Encephalartos horridus
 
Stem: Mainly aerial , erect and unbranched although suckering freely, often causing the plant to develop into a multi-stemmed clump. The stem can attain a length of 1.1 m, of which at most 0.7 m will be above ground due to the action of contractile  roots. The stem can be up to 300 mm. in diameter and its apex is covered by hard pungent cataphylls.
 
Leaves: Initially a silvery-blue on upper side which gradually change to dark green as outer wax layer wears off. The lower side of the leaf is lighter green with less wax. The basal part of leaf is straight, but the terminal part curves strongly downwards and inward to resemble a coiled watch spring in some cases. The leaves are stiff and 0.6-1.0 m long. The pp-angle increases from 10-40 degree at the leaf apex to 130-170 degree at the blade’s base. The pr-angle increases from 50-90 degree at the leaf apex to 80-90 degree at the blade’s base. The s-angle is+10 degree to + 40 degree at the leaf apex and change to become -20 degree to – 40 degree at the blade’s base. Leaflets do not shield one another but their lobes do sometimes shield one another incubously at the leaf apex.
Petiole: 120-220 mm long and the base has a pronounced reddish brown collar.
Median leaflets : 100 mm long and 25-30 mm wide. They are hard and without nodules. The leaflets have 1-3 pungent lobes which point in different directions. The upper surface of the leaflets is convex transversely with the leaflets margin rolled inwards. Longitudinally, the leaflets are generally straight or slightly concave on the upper side. Basal leaflets: These are lobeless and decrease in size to single spine at most.

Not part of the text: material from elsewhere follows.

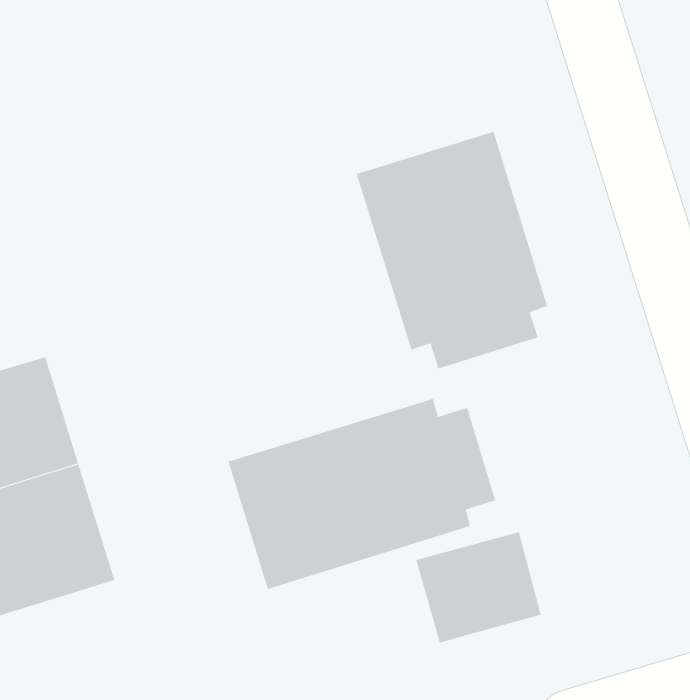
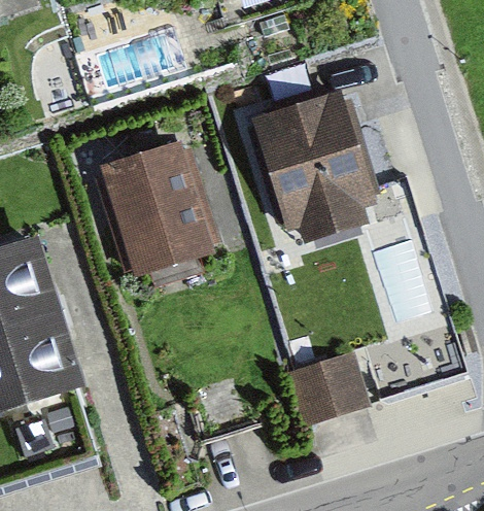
building: none -> [101,141,222,271]
building: [228,398,496,590] -> none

Cultivation: The plants grow slowly and is frost hardy. It is very susceptible to rotting under wet conditions, especially if the drainage is inadequate. It thrives best and develops its grey colour to fullest potential if exposed to full sunlight. It is readily propagated from seed and suckers.
 
Note: Two forms of the species are sometimes postulated – the “ordinary” Uitenhage form and the “dwarf” Port Elizabeth form with shorter stem and leaves. The differences are, however, apparently  due to differences in the two habitats because they disappear when plants from the two localities are grown together in a garden situation.